In her book
"The Beauty Myth: How Images of Beauty Are Used Against Women" Naomi
Wolf radically criticizes the glamor, beauty and thinness industries. It claims
the psychological and physical oppression of women through these industries,
created by economic and political interests.
According to Wolf, despite the successes of feminist uprisings from the 1970s that liberated women in public space and allowed them economic success and a sense of personal liberation, it is clear that within content they still feel bad and continue to think of themselves as unsuccessful - no matter how strong and successful the woman is.
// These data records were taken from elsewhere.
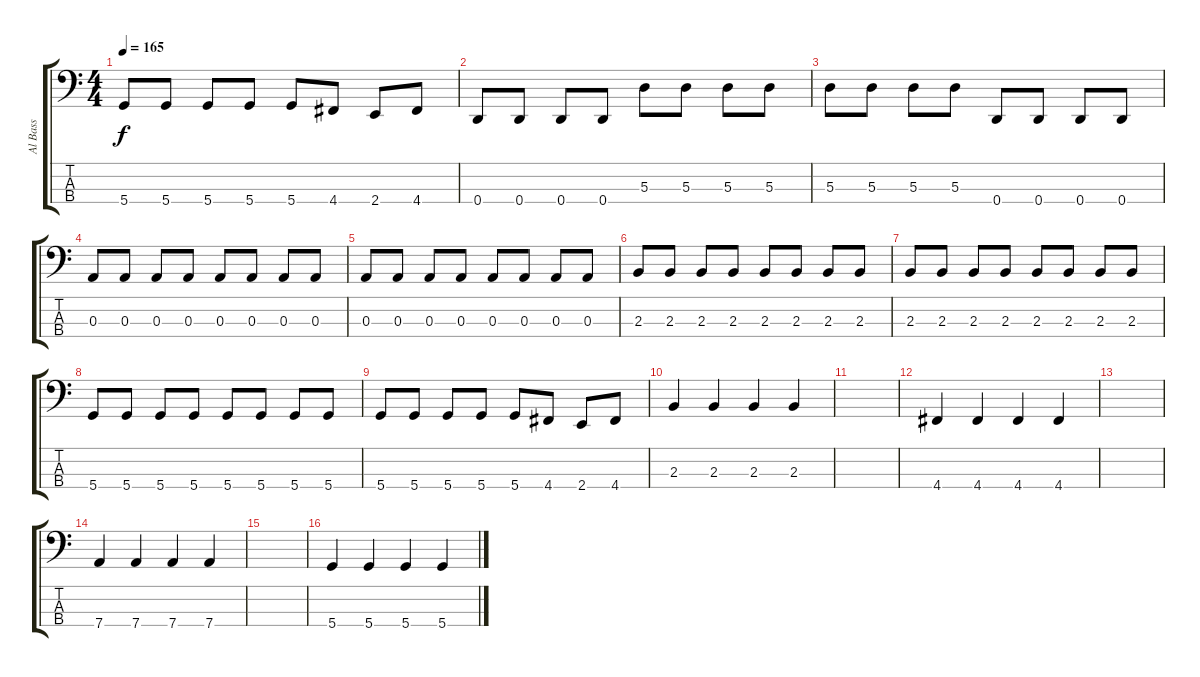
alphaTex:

\track ("Al Bass" "Al Bass") {instrument electricbasspick}
\staff {score tabs}
\tuning (G2 D2 A1 D1) {hide}
\ts (4 4)
\tempo 165
\clef f4
\ks c
5.4.8{dy f} 5.4.8 5.4.8 5.4.8 5.4.8 4.4.8 2.4.8 4.4.8 |
0.4.8 0.4.8 0.4.8 0.4.8 5.3.8 5.3.8 5.3.8 5.3.8 |
5.3.8 5.3.8 5.3.8 5.3.8 0.4.8 0.4.8 0.4.8 0.4.8 |
0.3.8 0.3.8 0.3.8 0.3.8 0.3.8 0.3.8 0.3.8 0.3.8 |
0.3.8 0.3.8 0.3.8 0.3.8 0.3.8 0.3.8 0.3.8 0.3.8 |
2.3.8 2.3.8 2.3.8 2.3.8 2.3.8 2.3.8 2.3.8 2.3.8 |
2.3.8 2.3.8 2.3.8 2.3.8 2.3.8 2.3.8 2.3.8 2.3.8 |
5.4.8 5.4.8 5.4.8 5.4.8 5.4.8 5.4.8 5.4.8 5.4.8 |
5.4.8 5.4.8 5.4.8 5.4.8 5.4.8 4.4.8 2.4.8 4.4.8 |
2.3.4 2.3.4 2.3.4 2.3.4 |
|
4.4.4 4.4.4 4.4.4 4.4.4 |
|
7.4.4 7.4.4 7.4.4 7.4.4 |
|
5.4.4 5.4.4 5.4.4 5.4.4
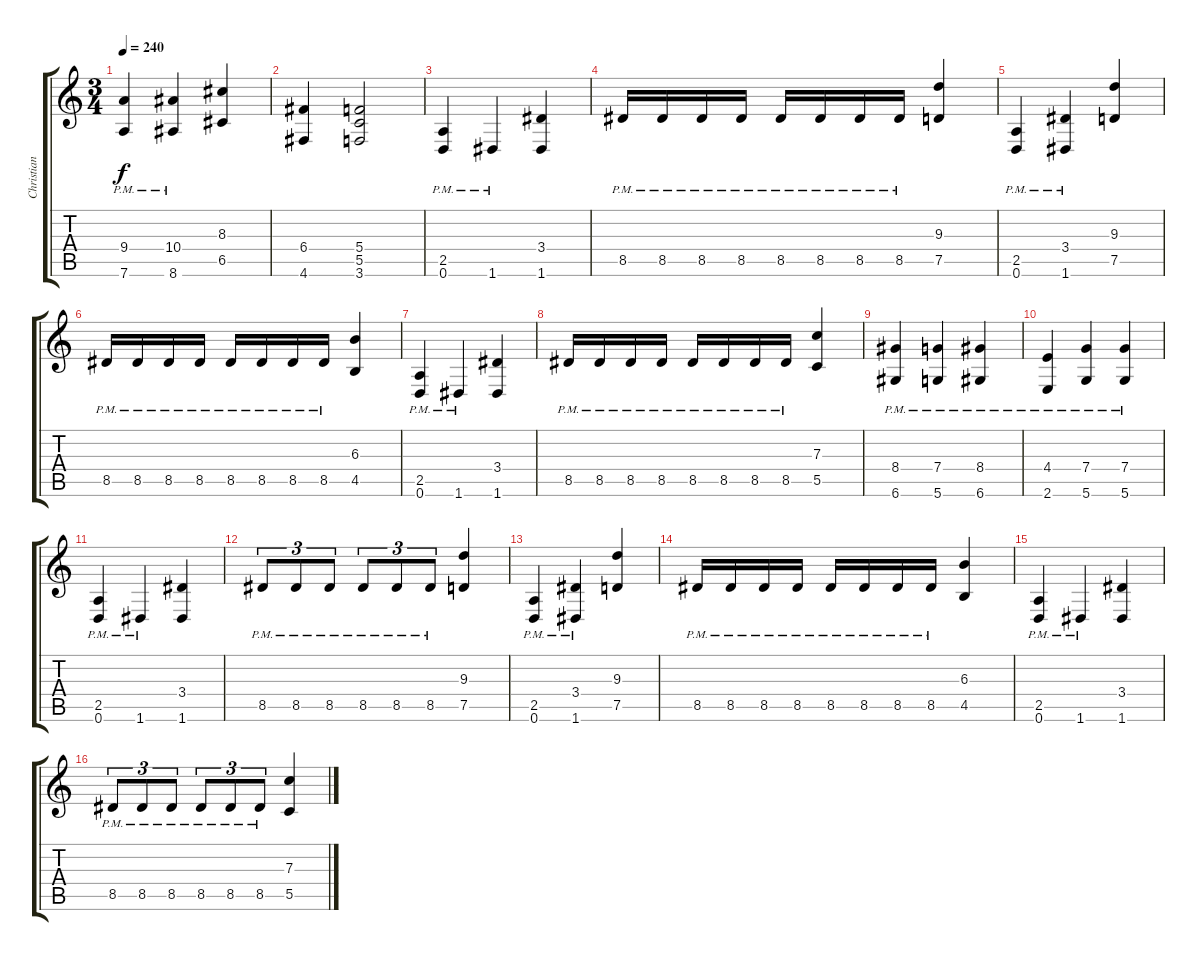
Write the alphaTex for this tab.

\track ("Christian Muenzner - guitar" "Christian ") {instrument distortionguitar}
\staff {score tabs}
\tuning (D4 A3 F3 C3 G2 D2) {hide}
\ts (3 4)
\tempo 240
\clef g2
\ks c
(9.4{pm} 7.6{pm}).4{dy f} (10.4{pm} 8.6{pm}).4 (8.3 6.5).4 |
(6.4 4.6).4 (5.4 5.5 3.6).2 |
(2.5{pm} 0.6{pm}).4 1.6{pm}.4 (3.4 1.6).4 |
8.5{pm}.16 8.5{pm}.16 8.5{pm}.16 8.5{pm}.16 8.5{pm}.16 8.5{pm}.16 8.5{pm}.16 8.5{pm}.16 (9.3 7.5).4 |
(2.5{pm} 0.6{pm}).4 (3.4{pm} 1.6{pm}).4 (9.3 7.5).4 |
8.5{pm}.16 8.5{pm}.16 8.5{pm}.16 8.5{pm}.16 8.5{pm}.16 8.5{pm}.16 8.5{pm}.16 8.5{pm}.16 (6.3 4.5).4 |
(2.5{pm} 0.6{pm}).4 1.6{pm}.4 (3.4 1.6).4 |
8.5{pm}.16 8.5{pm}.16 8.5{pm}.16 8.5{pm}.16 8.5{pm}.16 8.5{pm}.16 8.5{pm}.16 8.5{pm}.16 (7.3 5.5).4 |
(8.4{pm} 6.6{pm}).4 (7.4{pm} 5.6{pm}).4 (8.4{pm} 6.6{pm}).4 |
(4.4{pm} 2.6{pm}).4 (7.4{pm} 5.6{pm}).4 (7.4{pm} 5.6{pm}).4 |
(2.5{pm} 0.6{pm}).4 1.6{pm}.4 (3.4 1.6).4 |
8.5{pm}.8{tu (3 2)} 8.5{pm}.8{tu (3 2)} 8.5{pm}.8{tu (3 2)} 8.5{pm}.8{tu (3 2)} 8.5{pm}.8{tu (3 2)} 8.5{pm}.8{tu (3 2)} (9.3 7.5).4 |
(2.5{pm} 0.6{pm}).4 (3.4{pm} 1.6{pm}).4 (9.3 7.5).4 |
8.5{pm}.16 8.5{pm}.16 8.5{pm}.16 8.5{pm}.16 8.5{pm}.16 8.5{pm}.16 8.5{pm}.16 8.5{pm}.16 (6.3 4.5).4 |
(2.5{pm} 0.6{pm}).4 1.6{pm}.4 (3.4 1.6).4 |
8.5{pm}.8{tu (3 2)} 8.5{pm}.8{tu (3 2)} 8.5{pm}.8{tu (3 2)} 8.5{pm}.8{tu (3 2)} 8.5{pm}.8{tu (3 2)} 8.5{pm}.8{tu (3 2)} (7.3 5.5).4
She will always burden herself with a feeling of self-inferiority that persists despite seeming successes.
Wolf
suggests the concept of the "beauty myth" that gendered the woman in
physical terms has taken the place of the term "woman of valor" who
is a housewife in the concept of social supervision, therefore, more and more
women in the modern age are preoccupied with external apperance and it becomes
the main factor guiding them.
According to
Wolf, beauty, which varies from society to society, has become universal and
symbolizes fertility and strength - a focus for the pursuit of strong men
seeking a beautiful woman, and a focus for the whims of women in general
towards beauty. Indeed, although women are financially successful and appearing
in public space more and more, there are more and more cases of underweight,
lack of self-esteem and fears related to beauty - irrational fears created
mainly due to politics and society and not for real reasons.
According to
Wolf, the myth of beauty is an order that dictates behavior and not appearance:
above all, the myth of beauty determines the urgency and duty to base the
identity and value of women on their beauty. The beauty myth is just one of
several social fictions that emerged after the 1930s. Women learned to think of
beauty in economic terms in the markets of the bourgeois marriage of the 19th
century. These fictions dictated to women what they should look like and they
dictate time-consuming and thought-provoking behavior (grooming, thinness,
investing in appearance, and more).
The myth of
beauty in its modern form became stronger after the Industrial Revolution, with
the shift from the family work sphere to separate work and home spheres. At the
same time as women gradually encountered a more egalitarian attitude, female
consciousness took over a reality that used the concepts of "beauty."
Because women have become stronger materially, the best way to weaken them is
psychologically by setting beauty standards. After the rebirth of feminism in
the early 1970s, Western women acquired legal rights, acquired higher education
and penetrated the circle of trade and the liberal professions. However, women
do not feel as free as they would like to feel. The source of their distress is
related to the relationship between the liberation of women and female beauty.
The "myth of beauty"
according to Wolf is a violent counter-reaction to feminism, which uses images
of female beauty as a political weapon against the advancement of women. Among
other things, the positioning of feminists as "ugly" and
"masculine" has developed a new arena of confrontation against radical
feminism.
The endless
beauty work has taken the place of housework that was once the familiar and
well-known domain
of women. Once that happened, millions of images of the current beauty ideal
were circulated. The diet, cosmetics, cosmetic surgery and pornography
industries have based their power on capital generated from unconscious
anxieties of women. This, through their influence on the culture of the masses.
The economic needs strive to ignore the reality of "real women" and
reduce the meaning of femininity to formulaic images of beauty.